If I understand correctly instead of loading a a full dataset into memory like this:
images = []
file_list = glob.glob('path/to/images/*.jpg')
for file in file_list:
images.append(img_to_array(load_img(file, target_size=input_shape)))
images = np.stack(images, axis=0)
images = preprocess(images)
# classify the image
print("[INFO] classifying image with '{}'...".format(used_model))
predictions = model.predict(images)
decoded_predictions = imagenet_utils.decode_predictions(predictions)
One should use to tensorflows data utilities for better memory management and performance:
images = tf.keras.utils.image_dataset_from_directory(file_path, image_size=input_shape, labels=None)
AUTOTUNE = tf.data.AUTOTUNE
images = images.prefetch(buffer_size=AUTOTUNE)
# this line will now crash
images = preprocess(images)
# classify the image
print("[INFO] classifying image with '{}'...".format(used_model))

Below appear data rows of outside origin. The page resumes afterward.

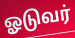
ஓடுவர்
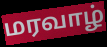
மரவாழ்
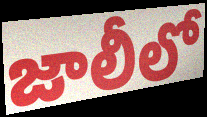
జాలీలో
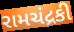
રામચંદ્રકી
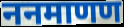
ननमाणण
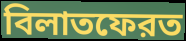
বিলাতফেরত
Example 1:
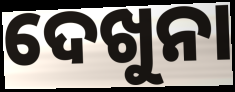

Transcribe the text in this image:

ଦେଖୁନା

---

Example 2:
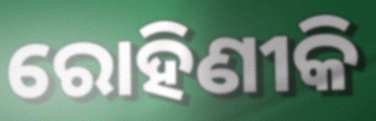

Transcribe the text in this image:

ରୋହିଣୀକି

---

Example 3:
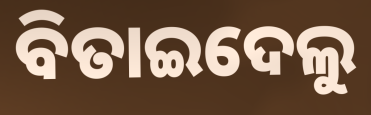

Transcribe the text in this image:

ବିତାଇଦେଲୁ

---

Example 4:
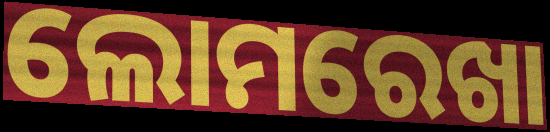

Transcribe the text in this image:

ଲୋମରେଖା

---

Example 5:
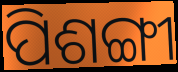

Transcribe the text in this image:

ପିଶଙ୍ଗୀ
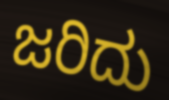
ಜರಿದು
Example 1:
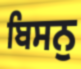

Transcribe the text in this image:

ਬਿਸਨੁ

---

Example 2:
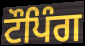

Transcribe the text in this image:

ਟੌਪਿੰਗ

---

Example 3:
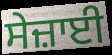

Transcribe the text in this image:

ਸੇਜ਼ਾਈ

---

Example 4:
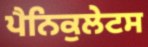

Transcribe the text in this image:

ਪੈਨਿਕੁਲੇਟਸ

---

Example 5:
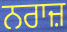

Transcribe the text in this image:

ਨਰਾਜ਼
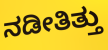
ನಡೀತಿತ್ತು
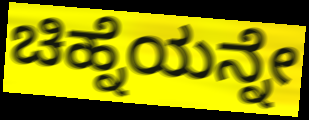
ಚಿಹ್ನೆಯನ್ನೇ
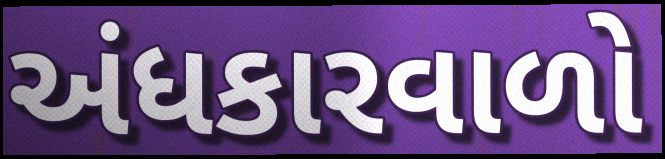
અંધકારવાળો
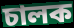
চালক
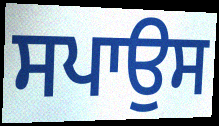
ਸਪਾਉਸ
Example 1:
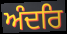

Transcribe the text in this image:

ਅੰਦਰਿ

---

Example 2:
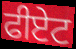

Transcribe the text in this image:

ਫੀਏਟ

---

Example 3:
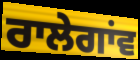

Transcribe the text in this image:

ਰਾਲੇਗਾਂਵ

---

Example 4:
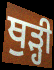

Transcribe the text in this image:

ਥੁੜ੍ਹੀ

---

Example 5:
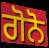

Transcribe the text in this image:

ਗੋਨੋ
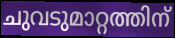
ചുവടുമാറ്റത്തിന്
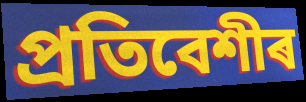
প্ৰতিবেশীৰ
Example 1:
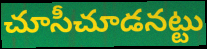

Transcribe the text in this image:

చూసీచూడనట్టు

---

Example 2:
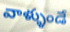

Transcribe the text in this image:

వాళ్ళుండే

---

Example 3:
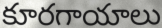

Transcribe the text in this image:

కూరగాయాలు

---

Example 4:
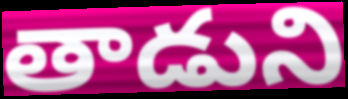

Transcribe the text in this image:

తాడుని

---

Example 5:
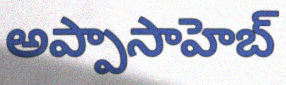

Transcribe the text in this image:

అప్పాసాహెబ్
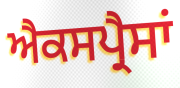
ਐਕਸਪ੍ਰੈਸਾਂ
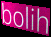
bolih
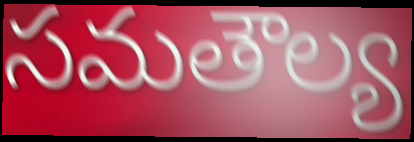
సమతౌల్య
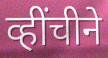
व्हींचीने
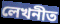
লেখনীত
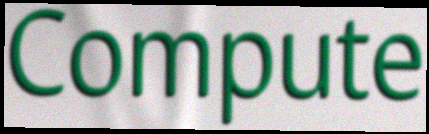
Compute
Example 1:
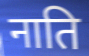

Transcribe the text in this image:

नाति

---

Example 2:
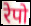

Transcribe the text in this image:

रेपो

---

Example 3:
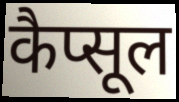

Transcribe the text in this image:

कैप्सूल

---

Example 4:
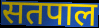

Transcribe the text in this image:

सतपाल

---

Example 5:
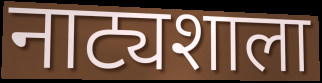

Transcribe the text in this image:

नाट्यशाला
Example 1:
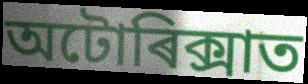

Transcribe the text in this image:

অটোৰিক্সাত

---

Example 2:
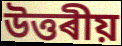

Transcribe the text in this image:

উত্তৰীয়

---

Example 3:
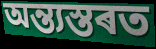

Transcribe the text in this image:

অন্ত্যস্তৰত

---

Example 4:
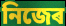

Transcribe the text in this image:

নিজেৰ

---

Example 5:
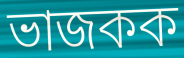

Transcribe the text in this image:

ভাজকক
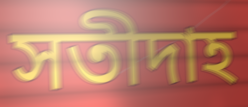
সতীদাহ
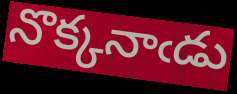
నొక్కనాఁడు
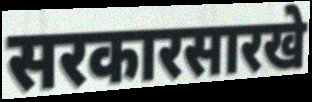
सरकारसारखे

predictions = model.predict(images)
decoded_predictions = imagenet_utils.decode_predictions(predictions)
As written in the code above, I know have different data structures, which will not work with the same code. My question is: How can I apply pre-processing to my data? All the corresponding tutorials seem to deal with training, while I want to do simple inference.

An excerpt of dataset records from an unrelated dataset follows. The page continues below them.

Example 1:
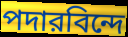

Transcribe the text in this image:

পদারবিন্দে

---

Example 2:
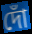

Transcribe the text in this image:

দোঁ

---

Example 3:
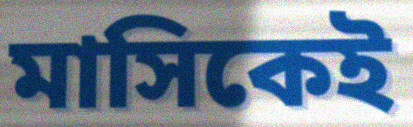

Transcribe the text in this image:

মাসিকেই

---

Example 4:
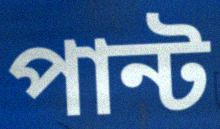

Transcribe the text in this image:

পান্ট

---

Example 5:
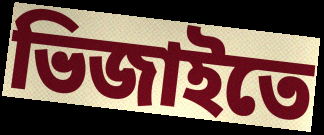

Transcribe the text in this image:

ভিজাইতে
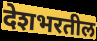
देशभरतील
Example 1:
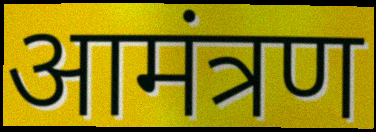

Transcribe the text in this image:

आमंत्रण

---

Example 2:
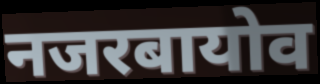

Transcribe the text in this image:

नजरबायोव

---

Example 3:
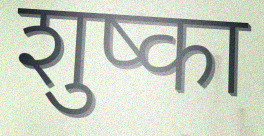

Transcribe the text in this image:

शुष्का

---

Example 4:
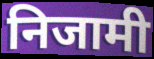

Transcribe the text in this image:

निजामी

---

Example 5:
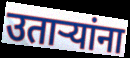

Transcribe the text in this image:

उताऱ्यांना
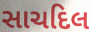
સાચદિલ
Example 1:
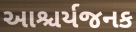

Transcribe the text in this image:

આશ્ચર્યજનક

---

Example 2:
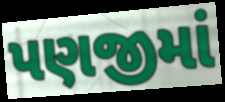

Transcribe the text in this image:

પણજીમાં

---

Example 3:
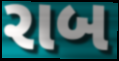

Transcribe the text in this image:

રાબ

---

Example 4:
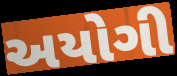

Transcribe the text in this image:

અયોગી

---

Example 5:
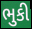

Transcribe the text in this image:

ભુકી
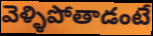
వెళ్ళిపోతాడంటే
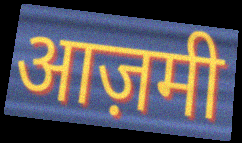
आज़मी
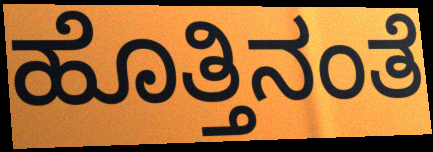
ಹೊತ್ತಿನಂತೆ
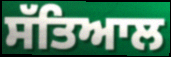
ਸੱਤਿਆਲ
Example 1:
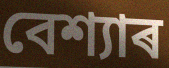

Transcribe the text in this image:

বেশ্যাৰ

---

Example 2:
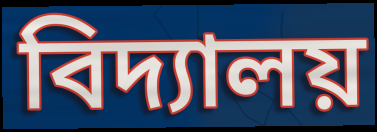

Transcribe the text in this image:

বিদ্যালয়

Additional Question: How would this be done, if the data is coming from an S3 bucket (with the script running in an Airflow-DAG)?
CodePudding user response:
You can use tf.data.Dataset.map
to apply preprocessing to your images or batches of images. Here is an example:
import tensorflow as tf
import pathlib
dataset_url = "https://storage.googleapis.com/download.tensorflow.org/example_images/flower_photos.tgz"

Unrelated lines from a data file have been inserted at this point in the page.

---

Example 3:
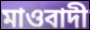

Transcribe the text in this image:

মাওবাদী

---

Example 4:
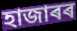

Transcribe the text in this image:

হাজাৰৰ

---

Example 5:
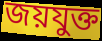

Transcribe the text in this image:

জয়যুক্ত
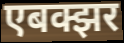
एबक्झर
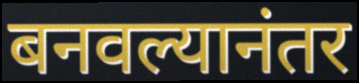
बनवल्यानंतर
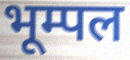
भूम्पल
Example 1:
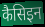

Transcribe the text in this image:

कैसिइन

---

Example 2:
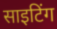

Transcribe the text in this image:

साइटिंग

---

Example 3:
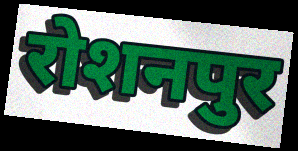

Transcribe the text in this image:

रोशनपुर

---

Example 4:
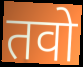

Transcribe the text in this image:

तवो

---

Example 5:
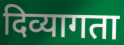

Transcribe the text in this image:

दिव्यागता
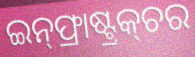
ଇନ୍‌ଫ୍ରାଷ୍ଟ୍ରକ୍‌ଚର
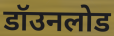
डॉउनलोड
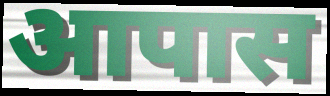
आपास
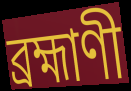
ব্রহ্মাণী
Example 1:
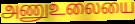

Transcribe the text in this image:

அணுஉலையை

data_dir = tf.keras.utils.get_file('flower_photos', origin=dataset_url, untar=True)
data_dir = pathlib.Path(data_dir)
batch_size = 32
train_ds = tf.keras.utils.image_dataset_from_directory(
data_dir,
seed=123,
image_size=(180, 180),
batch_size=batch_size)
scale_layer = tf.keras.layers.Rescaling(1./255)
def preprocess(images, labels):
images = tf.image.resize(scale_layer(images),[120, 120], method=tf.image.ResizeMethod.NEAREST_NEIGHBOR)
return images, labels
train_ds = train_ds.map(preprocess)
In your case, you just have images so you can ignore the labels here.